Outsider on the Inside
Working builds character
Aug 5, 2009
By Shoshana Hebshi

Shoshana Hebshi with her bicycle and baby carriage. Photo © 2009 Stan Brewer
Column by Shoshana Hebshi
This week I re-entered the working world. My first day on the job was Monday, and I have to say, it was an interesting turn in my established routine.
For the past three years I have been predominantly a stay-at-home mom to my twin boys, who just turned four this past weekend. I took some time for myself to advance my education and earned a master’s degree in journalism from Iowa State University, but I have not known full-time anything since we moved to Iowa three years ago and I gave up my full-time career in California.
Now I am not only working full time, I am a working mother with a husband in medical school in a land far away from home. It’s a lot more than I thought I would ever juggle, but like millions of others before me who have juggled far more, I think this will—like Iowa weather—build character.
I’m all about character-building opportunities.
First there was the college experience, when I learned to live on my own and be self-sufficient. Next came my first post-college job, a real job with benefits and paid time off. Then there was the dropping of my career for the love of a man (good thing he turned out to be my husband). And then came the revamping of my career on a gradual climb in both status and pay. Then the character-building curve took a steep turn northward, and I got pregnant.
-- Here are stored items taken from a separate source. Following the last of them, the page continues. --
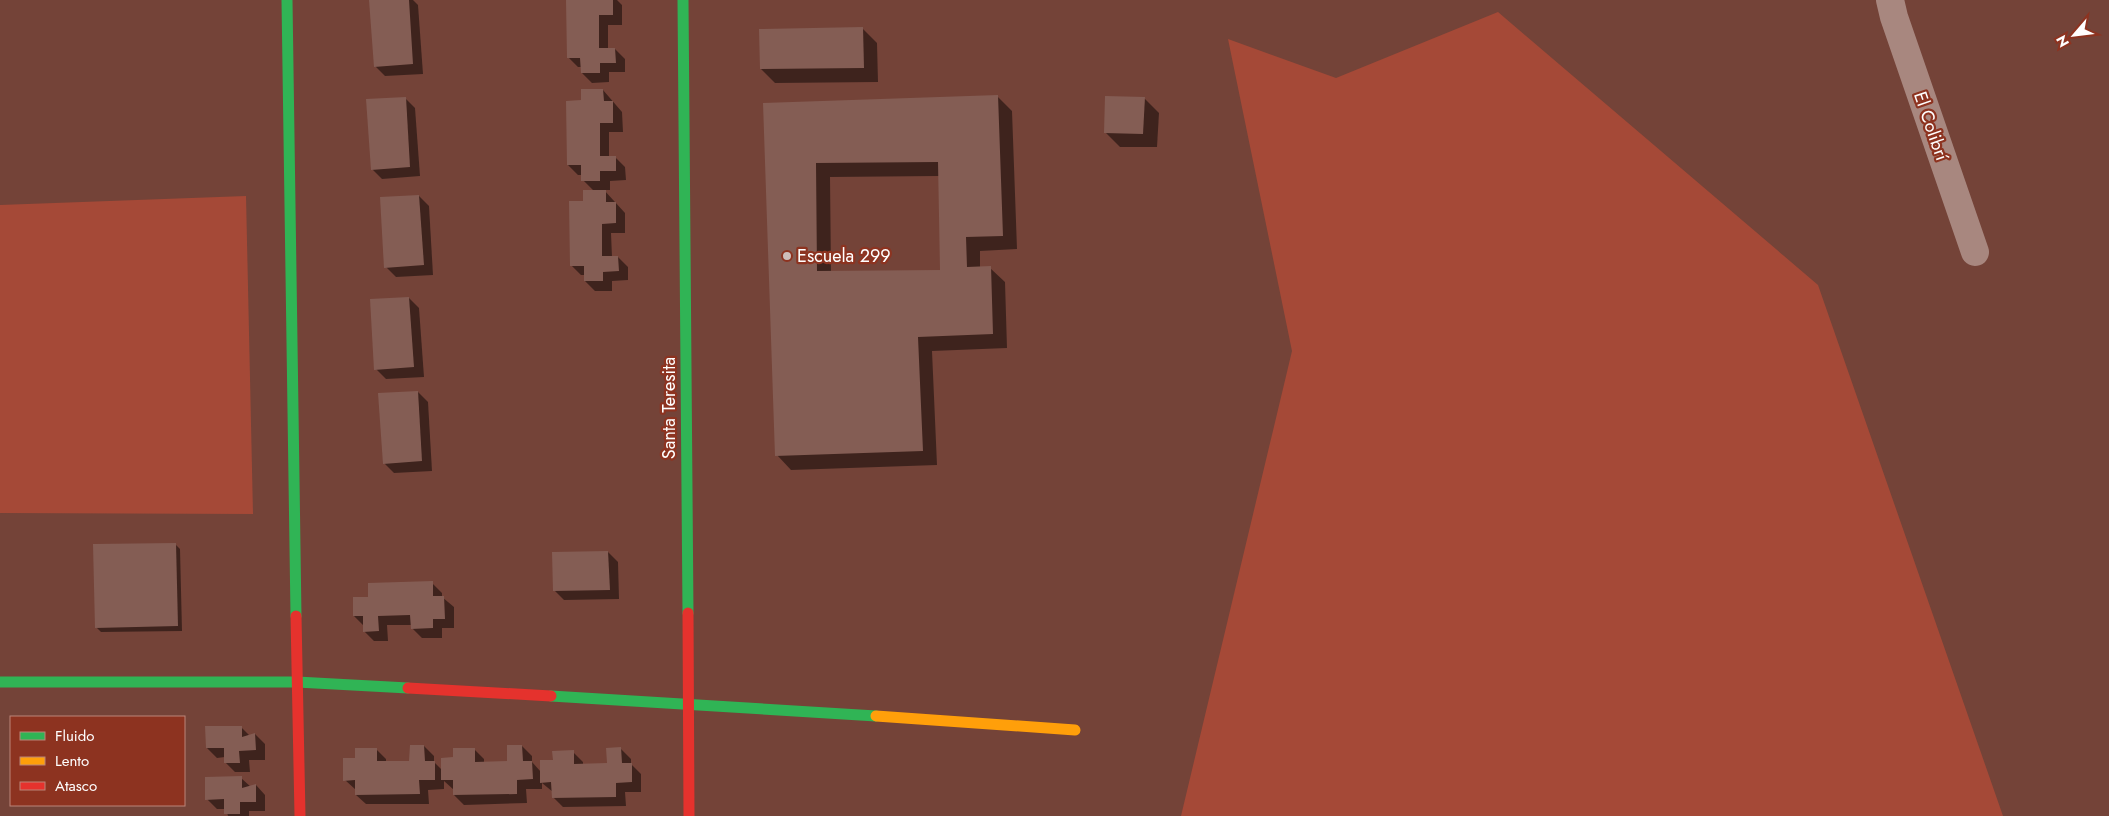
<svg xmlns="http://www.w3.org/2000/svg" width="2109" height="816" viewBox="0 0 2109 816" font-family="Jost,sans-serif">
  <style>
    .green { fill: #a54937 }
    .shadow { fill: #0007; fill-rule: evenodd }
    .building { fill: #845d54; fill-rule: evenodd }
    .lines { fill: none; stroke-linecap: round; stroke-linejoin: round }
    .street { stroke: #a8877f; stroke-width: 28 }
    .fast { stroke: #30b455; stroke-width: 11 }
    .slow { stroke: #ff9f0a; stroke-width: 11 }
    .jam { stroke: #e5322d; stroke-width: 11 }
    .poi-dot { fill: #cebdb9; stroke: #8d3320; stroke-width: 2 }
    .labels { text-anchor: middle; stroke-width: 4.5; stroke-linejoin: round; paint-order: stroke }
    .street-label { font-size: 18px; fill: #fff; stroke: #8d3320 }
    .poi-label { font-size: 18px; fill: #fff; stroke: #8d3320; text-anchor: start }
  </style>
  <rect width="100%" height="100%" fill="#744338"/>
  <!-- green -->
  <g class="green">
    <path d="M1498,12L1818,285L2003,816H1181L1292,351L1228,39L1336,78Z"/>
    <path d="M246,196L253,514L0,513V205Z"/>
  </g>
  <!-- shadow -->
  <g class="shadow">
    <path d="M371,0H413L418,5L423,74L385,76L375,66Z"/>
    <path d="M567,0H617L622,5V25H608V49H615L625,59V72H609V82L592,83L582,73V67H578L568,57Z"/>
    <path d="M863,29L877,43L878,82L775,83L761,69Z"/>
    <path d="M603,90L622,112L623,132H609V157H615L625,167L626,180L610,181V190H604L625,213V233H611L612,257H618L628,267V280L612,281V291H595L585,281V275H581L571,265L585,202L594,191L583,180V175H578L568,165L582,102Z"/>
    <path d="M997,96L1012,111L1017,249L980,251V268H990L1005,282L1007,348L932,351L937,465L791,470L777,455L764,104ZM939,176L941,271L831,272L830,177Z"/>
    <path d="M405,98L415,108L420,176L382,179L372,169Z"/>
    <path d="M1144,98L1159,113L1157,147H1120L1105,132Z"/>
    <path d="M419,196L429,206L433,275L396,277L386,267Z"/>
    <path d="M409,298L419,308L424,377L386,379L376,369Z"/>
    <path d="M418,392L428,402L432,471L394,473L384,463Z"/>
    <path d="M175,544L180,549L182,631L101,632L96,627Z"/>
    <path d="M608,552L618,562L619,599L564,600L554,590Z"/>
    <path d="M432,583L442,593V597L454,607V628H442V638H422L412,628V625H387L388,641H374L364,631V626L354,616L369,598Z"/>
    <path d="M241,727L250,736L255,734L265,744V760H249L250,772H235L225,762V757L217,758L207,748Z"/>
    <path d="M424,746L434,756V762L442,770L454,759L474,749L484,759V763L509,762L522,746L532,756V762L541,772L554,761L573,752L583,762V765H608L621,749L631,759V764L641,774V792H625L626,806L563,807L553,797V792L542,783V789H526L527,803L464,805L454,795V790L444,781V789L428,790L429,804H366L356,795V790L345,780L356,759L376,749L386,759V763L411,762Z"/>
    <path d="M241,778L251,787L256,785L265,795V811H249V816H228L226,809H217L207,799Z"/>
  </g>
  <!-- building -->
  <g class="building">
    <path d="M369,0H409L413,64L374,67Z"/>
    <path d="M566,0H613V15H599V48H615L616,63H600V73H581L580,58H567Z"/>
    <path d="M863,27L864,68L760,69L759,29Z"/>
    <path d="M581,89H603L604,101H613V123H600V156H616V171H600V181H581V165H567L566,101L581,100Z"/>
    <path d="M998,95L1003,236L966,237L967,267L991,266L993,334L918,337L923,451L775,456L763,103ZM938,162L940,270L817,271L816,163Z"/>
    <path d="M1105,96L1145,97L1143,134L1104,133Z"/>
    <path d="M406,97L410,167L371,170L366,99Z"/>
    <path d="M583,190H606V202H616V223L602,224V256H618L619,271L603,272V281H584V266H570L569,201H583Z"/>
    <path d="M419,195L424,265L384,268L380,197Z"/>
    <path d="M409,297L414,367L374,370L370,299Z"/>
    <path d="M418,391L422,461L383,464L378,393Z"/>
    <path d="M176,543L178,626L95,628L93,544Z"/>
    <path d="M608,551L610,590L553,591L552,552Z"/>
    <path d="M433,581V596H444L445,619H433V628L411,629L410,615L378,616L379,631L363,632V616H353V597H368V583Z"/>
    <path d="M205,726H242V737L255,733L256,750L239,751L240,763H224V748H206Z"/>
    <path d="M410,745H424L425,761H435V780H419L420,794L355,795V780L343,781V758H355V748H377V761H409Z"/>
    <path d="M507,745H522L523,761H532L533,779L517,780V794L453,795V780H441V758L453,757V748H475V762L507,761Z"/>
    <path d="M621,747L622,763H632V782L616,783V797L552,798L551,782L540,783V760H553L552,751L574,750V764L607,763L606,748Z"/>
    <path d="M242,776V788L256,784V802H240V814H224V799L205,800V777Z"/>
  </g>
  <g class="lines">
    <!-- street -->
    <path class="street" d="M1890,0L1894,17L1975,252"/>
    <!-- fast -->
    <g class="fast">
      <path d="M287,0L296,616"/>
      <path d="M683,0L688,613"/>
      <path d="M0,682H297L408,688"/>
      <path d="M551,696L876,716"/>
    </g>
    <!-- slow -->
    <path class="slow" d="M876,716L1075,730"/>
    <!-- jam -->
    <g class="jam">
      <path d="M688,613L689,816"/>
      <path d="M296,616L300,816"/>
      <path d="M408,688L551,696"/>
    </g>
  </g>
  <!-- markers -->
  <circle class="poi-dot" cx="787" cy="256" r="5"/>
  <g class="labels">
    <!-- street labels -->
    <g class="street-label">
      <text transform="translate(1931 126) rotate(71)" y="6">El Colibrí</text>
      <text transform="translate(669 408) rotate(-90)" y="6">Santa Teresita</text>
    </g>
    <!-- poi labels -->
    <g class="poi-label">
      <text x="797" y="262">Escuela 299</text>
    </g>
  </g>
  <!-- legend -->
  <rect x="10" y="716" width="175" height="90" fill="#8d3320" stroke="#bb8579"/>
  <rect x="20" y="732" width="25" height="8" fill="#30b455" stroke="#bb8579"/>
  <text x="55" y="741" font-size="15" fill="#ffffff">Fluido</text>
  <rect x="20" y="757" width="25" height="8" fill="#ff9f0a" stroke="#bb8579"/>
  <text x="55" y="766" font-size="15" fill="#ffffff">Lento</text>
  <rect x="20" y="782" width="25" height="8" fill="#e5322d" stroke="#bb8579"/>
  <text x="55" y="791" font-size="15" fill="#ffffff">Atasco</text>
  <!-- north arrow -->
  <g transform="translate(2074 35) rotate(242)" stroke="#8d3320" stroke-width="4" paint-order="stroke">
  <path d="M0-4L9 19L0 12L-9 19Z" fill="#ffffff"/>
  <text y="-8" font-size="14" font-weight="bold" text-anchor="middle" fill="#ffffff">N</text>
  </g>
</svg>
The pregnancy was difficult—fetal surgery, bed rest, premature delivery and then nine weeks in the Neonatal Intensive Care Unit. At the same time my dad was dying of cancer on the East Coast. It was during this time when I began to think there needed to be more balance between work and family.
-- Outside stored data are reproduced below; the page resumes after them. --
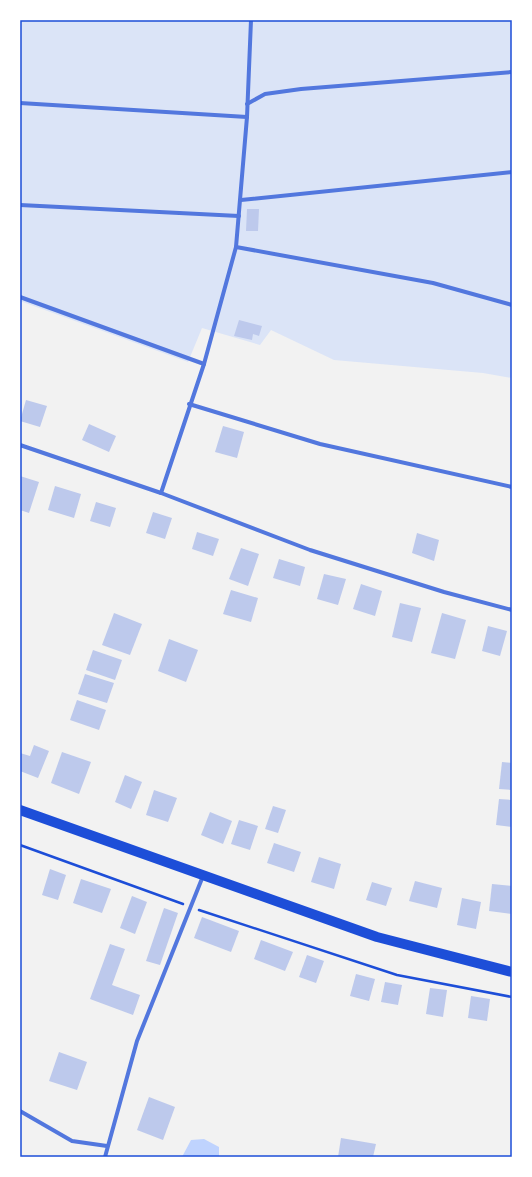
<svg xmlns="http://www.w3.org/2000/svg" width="532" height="1177" font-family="'DejaVu Sans',sans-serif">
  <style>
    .green { fill: #dbe4f7 }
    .water { fill: #bfd3fe }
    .building { fill: #bdc9ec }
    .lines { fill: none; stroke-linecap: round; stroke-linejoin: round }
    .path { stroke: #1d4ed8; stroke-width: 2.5 }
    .minor { stroke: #5277de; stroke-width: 4 }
    .primary { stroke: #1d4ed8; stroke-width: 10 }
    .neatline { fill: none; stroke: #1d4ed8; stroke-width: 1.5 }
  </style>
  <rect width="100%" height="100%" fill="#f2f2f2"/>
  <path class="green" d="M 20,20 L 512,20 L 512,378 L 483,373 L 334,360 L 271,330 L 260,345 L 202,328 L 188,362 L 20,301 Z"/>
  <path class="water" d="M 204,1139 L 219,1147 L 219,1157 L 182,1157 L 191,1140 Z"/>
  <g class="building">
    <path d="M 247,209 L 259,209 L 258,231 L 246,231 Z"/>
    <path d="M 239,320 L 262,326 L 259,336 L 253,334 L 252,340 L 234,336 Z"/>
    <path d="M 26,400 L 47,406 L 40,427 L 20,421 Z"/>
    <path d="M 89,424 L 116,436 L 109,452 L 82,440 Z"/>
    <path d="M 223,426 L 244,432 L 237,458 L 215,452 Z"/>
    <path d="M 20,476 L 39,482 L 29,513 L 20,510 Z"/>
    <path d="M 55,486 L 81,494 L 74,518 L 48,510 Z"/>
    <path d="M 96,502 L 116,508 L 110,527 L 90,521 Z"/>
    <path d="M 153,512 L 172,518 L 165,539 L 146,533 Z"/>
    <path d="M 197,532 L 219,539 L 213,556 L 192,549 Z"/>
    <path d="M 417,533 L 439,540 L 434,561 L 412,553 Z"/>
    <path d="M 241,548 L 259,554 L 248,586 L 229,579 Z"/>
    <path d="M 279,559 L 305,567 L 300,586 L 273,578 Z"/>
    <path d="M 324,574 L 346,579 L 338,605 L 317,599 Z"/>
    <path d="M 361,584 L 382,591 L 375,616 L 353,609 Z"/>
    <path d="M 231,590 L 258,598 L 251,622 L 223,614 Z"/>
    <path d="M 400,603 L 421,608 L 412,642 L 392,637 Z"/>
    <path d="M 114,613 L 142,624 L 130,655 L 102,645 Z"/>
    <path d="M 442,613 L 466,620 L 455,659 L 431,653 Z"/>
    <path d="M 488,626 L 507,631 L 500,656 L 482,651 Z"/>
    <path d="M 169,639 L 198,650 L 186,682 L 158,671 Z"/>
    <path d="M 93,650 L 122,660 L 115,680 L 86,670 Z"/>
    <path d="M 85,674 L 114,683 L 107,703 L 78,694 Z"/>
    <path d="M 77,700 L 106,710 L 99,730 L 70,720 Z"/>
    <path d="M 34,745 L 49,751 L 38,778 L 20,771 L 20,753 L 30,756 Z"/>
    <path d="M 62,752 L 91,762 L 79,794 L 51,783 Z"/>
    <path d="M 502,762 L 512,763 L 512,790 L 499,789 Z"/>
    <path d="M 125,775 L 142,782 L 131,809 L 115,802 Z"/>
    <path d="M 154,790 L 177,798 L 168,822 L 146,815 Z"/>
    <path d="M 499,799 L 512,800 L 512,827 L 496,825 Z"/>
    <path d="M 273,806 L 286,810 L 278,833 L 265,829 Z"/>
    <path d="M 210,812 L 232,821 L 223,844 L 201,835 Z"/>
    <path d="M 239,820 L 258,826 L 250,850 L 231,844 Z"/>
    <path d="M 274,843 L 301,852 L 294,872 L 267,863 Z"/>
    <path d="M 319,857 L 341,864 L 334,889 L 311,882 Z"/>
    <path d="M 50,869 L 66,875 L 58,900 L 42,895 Z"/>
    <path d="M 81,879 L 111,889 L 102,913 L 73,903 Z"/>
    <path d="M 415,881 L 442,888 L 437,908 L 409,901 Z"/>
    <path d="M 372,882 L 392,888 L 386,906 L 366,900 Z"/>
    <path d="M 492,884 L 512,886 L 512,914 L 489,911 Z"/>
    <path d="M 132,896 L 147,902 L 135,934 L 120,928 Z"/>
    <path d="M 462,898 L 481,902 L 476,929 L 457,925 Z"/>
    <path d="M 164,908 L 178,913 L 160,965 L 146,961 Z"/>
    <path d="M 202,917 L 239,931 L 231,952 L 194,938 Z"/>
    <path d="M 261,940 L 293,952 L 285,971 L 254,959 Z"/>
    <path d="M 110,944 L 125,949 L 112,985 L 140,995 L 133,1015 L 90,999 Z"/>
    <path d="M 307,955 L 324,961 L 316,983 L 299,977 Z"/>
    <path d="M 356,974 L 375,979 L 369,1001 L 350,996 Z"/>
    <path d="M 385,982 L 402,985 L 398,1005 L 381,1002 Z"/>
    <path d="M 430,988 L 447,990 L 443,1017 L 426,1014 Z"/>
    <path d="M 471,996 L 490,999 L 487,1021 L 468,1018 Z"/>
    <path d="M 59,1052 L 87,1062 L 77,1090 L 49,1081 Z"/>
    <path d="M 149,1097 L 175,1107 L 163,1140 L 137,1130 Z"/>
    <path d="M 341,1138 L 376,1144 L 373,1157 L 338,1157 Z"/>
  </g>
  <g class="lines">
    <g class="path">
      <path d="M 20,845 L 183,904"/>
      <path d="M 199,910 L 397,975 L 512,997"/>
    </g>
    <g class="minor">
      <path d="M 20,103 L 247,117"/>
      <path d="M 247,104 L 265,94 L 301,89 L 512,72"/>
      <path d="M 241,200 L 512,172"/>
      <path d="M 20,205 L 239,216"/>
      <path d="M 236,247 L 433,283 L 512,305"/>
      <path d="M 20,297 L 204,364"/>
      <path d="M 189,404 L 320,444 L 512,487"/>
      <path d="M 20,445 L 161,493 L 310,550 L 444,592 L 512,610"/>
      <path d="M 161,493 L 204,364 L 236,247 L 247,117 L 251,20"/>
      <path d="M 20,1111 L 72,1141 L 107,1146"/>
      <path d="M 105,1157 L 137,1041 L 203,876"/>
    </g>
    <path class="primary" d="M 20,810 L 377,937 L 512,972"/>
  </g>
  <rect width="532" height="1177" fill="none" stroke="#ffffff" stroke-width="42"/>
  <rect x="21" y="21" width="490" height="1135" class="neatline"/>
</svg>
So when my husband began medical school in Des Moines, I decided to stay home with the twin boys and be a homemaker.
I remember telling my husband one day in a fit of generosity: “Don’t worry about anything. You just take care of studying and doing well. I will cook, clean, take care of the children. You won’t have to worry about any of that.”
As it turned out, my plan was more ambitious than I originally intended. I tired quickly of the midwestern housewife role. I had been so accustomed to not being domestic that when faced with the constant diaper changing, feeding, cleaning, cooking, bill paying, lawn mowing, bathroom cleaning of my new life it became too much to handle. I needed an out.
I applied and was accepted to ISU’s Greenlee School of Journalism and Mass Communication, and my first semester began just after my husband started his second year of med school. I had a half-time load, and went just two days a week. The boys attended a day care during those two days, and I became extremely efficient with my time.
All of a sudden, every second of the day was accounted for. I somehow managed to fit it all in—the homework, the reading, the papers, and more reading, plus the home duties of cooking, cleaning and childcare. I look back and realize that this was nothing compared to the shock of returning to the workforce after such a long hiatus.
For one, I am exhausted. Waking up early has never been my forte. It seems no matter how early I go to bed, if I wake up before 7:30 a.m. I am a zombie for the rest of the day. Now I am waking up at 6 a.m. to make sure to get the boys and myself ready for our days. (They started full-time pre-school on Monday, as well.)
I am sure we will all get used to this new routine, and it will become exactly that—a routine. In the meantime, we will all be working on building our characters, and by the time this is all over, we will be very interesting people.